SAN JOSE, CA – Beneath any powerful and useful AI product are hundreds of hours of data cleaning and legwork, not to mention an even more powerful hardware infrastructure. From cloud technology to data storage, ensuring your hardware is able to compute, store, and mobilise your training dataset in a timely manner is crucial.
To find out more about how companies can get their AI solution to market effectively and in a timely fashion, we sat down with Barbara Murphy, VP of Marketing for WekaIO. WekaIO helps companies manage scale and future proof their data centers so that they can solve real problems that impact the world. Their core product, WekaIO Matrix™, claims to be the world’s fastest shared parallel file system, leapfrogging legacy storage infrastructures by delivering simplicity, scale, and faster performance for a fraction of the cost.
Why is cloud technology so vital to the deployment of AI? What are the challenges?
“The cloud has proven to be a key component of the AI journey, particularly for companies entering the space for the first time. Any AI project starts out with the early development of models. It is an ongoing development process that takes several iterations before the model is ready to put into test and production.”
“During this early development phase, the cloud plays a significant role by allowing data scientists to experiment with models and training, without the heavy investment of dedicated on-premises GPU servers. Many leading cloud services such AWS SageMaker have readymade frameworks that make the on-boarding of new AI projects much simpler.”
“The challenge the cloud presents is getting the data to the compute. If the data training catalog is large, (e.g. autonomous vehicle training) it is a major effort to get the data sets in and out of the cloud. Often times for these large data-set models, the project moves on-premises for the production phase to avoid the heavy cost of moving and storing data in the cloud.”
What are the major infrastructure obstacles to making AI work for industry?

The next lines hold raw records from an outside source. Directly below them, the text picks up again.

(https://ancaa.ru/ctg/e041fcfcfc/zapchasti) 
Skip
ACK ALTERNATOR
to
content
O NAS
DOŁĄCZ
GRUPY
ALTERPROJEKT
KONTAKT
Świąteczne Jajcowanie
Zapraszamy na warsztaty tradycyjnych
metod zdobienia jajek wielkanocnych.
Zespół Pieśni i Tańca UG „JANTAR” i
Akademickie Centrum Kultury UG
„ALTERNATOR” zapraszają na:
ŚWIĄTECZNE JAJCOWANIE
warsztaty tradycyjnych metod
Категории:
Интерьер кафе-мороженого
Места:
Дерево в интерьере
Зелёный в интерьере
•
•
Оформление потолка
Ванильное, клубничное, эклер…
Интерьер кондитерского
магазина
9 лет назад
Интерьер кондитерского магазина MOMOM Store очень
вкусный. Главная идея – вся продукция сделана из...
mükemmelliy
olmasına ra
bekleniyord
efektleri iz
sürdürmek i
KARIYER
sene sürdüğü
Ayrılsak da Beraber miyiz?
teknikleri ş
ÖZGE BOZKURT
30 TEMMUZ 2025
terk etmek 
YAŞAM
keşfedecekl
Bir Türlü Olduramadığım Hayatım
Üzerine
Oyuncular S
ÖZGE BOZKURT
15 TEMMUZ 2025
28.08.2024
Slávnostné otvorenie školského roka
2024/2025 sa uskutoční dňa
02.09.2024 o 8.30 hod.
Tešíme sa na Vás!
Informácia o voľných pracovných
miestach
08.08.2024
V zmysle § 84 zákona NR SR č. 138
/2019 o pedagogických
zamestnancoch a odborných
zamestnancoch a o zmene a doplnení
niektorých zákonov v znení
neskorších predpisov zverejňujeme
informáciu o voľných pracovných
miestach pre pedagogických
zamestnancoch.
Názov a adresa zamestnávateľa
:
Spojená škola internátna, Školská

“GPUs have shrunk the processing power of tens of CPU servers into a single GPU server delivering massively parallel processing and dramatically improving machine learning cycles. However, the shared storage systems being leveraged to support AI workloads are utilizing technology developed in the 1980s when networks were slow.”
“If your data set does not fit inside the local storage on a single GPU server then scaling the AI workload is a nightmare. NFS, the predominant protocol for data sharing is limited to about 1.5GB/second in bandwidth while a single GPU server can easily consume 10x that throughput. GPU workloads demand a low latency, highly parallel I/O pattern to ensure that the AI workloads are operating at full bandwidth.”
What does competitive advantage look like in the context of AI technology?
“The two key elements to competitive advantage in AI are being in first place to get product to market – whether it is a digital MRI machine, an autonomous taxi or an automated trucking fleet. The faster you can train your model, the quicker you will get to market and the better chance to achieve the number one position. This means that every minute, hour and day counts. Training models for autonomous vehicles can take weeks, so reducing that down to days has a huge impact on the bottom line. This will require that the infrastructure has optimal performance and the lowest latency (the secret time killer of machine learning projects). Technologies like InfiniBand, NVMe, multi-node GPUs and fast data access are critical in the race to win.”
“The other key element is the size of the training model data set, because more data means better models and hence faster time to production. Andrew Ng, VP and Chief Scientist of Baidu; Co-Chairman and Co-Founder of Coursera; Adjunct Professor at Stanford University; and online learning pioneer, put it really well: ‘It’s not who has the best algorithm that wins. It’s who has the most data.’ The larger the training data set, the more accurate the training model will be and the faster it can get to market. Large data sets need a shared storage solution that offer massively high bandwidth, low latency and parallel access so that all GPUS are kept fully busy.”
What does AI mean in practice for enterprises today?
“AI is still in its infancy, but numerous studies have shown that companies who are adopting AI are reducing costs, improving efficiency and delivering bottom line profit to the company. AI can help with problems as basic as setting a maintenance schedule for a factory floor, all the way to targeting the right product to potential buyers and improving sales closure rates.”
“Just look at a company like gong.io that is helping salespeople use the right language to improve the rate of sales closure. No business is too small to utilize readily available AI-powered tools or develop its own AI strategies.”
How can enterprises start thinking about AI solutions in relation to their own business problems?
“AI is not something to be feared, it is the new wave of automation. The first wave of automation was on the production line, making machines that could do (frankly boring) physical tasks as well as a human. AI is simply extending that concept to tasks that are powered by the mind instead of the physical body. AI is a companion to free humans from mundane tasks, so they can focus on their creativity.”
“It is important that we position AI as an enabler and not something to be feared, just like computers did not result in mass unemployment, they simply let humans focus on bigger things.”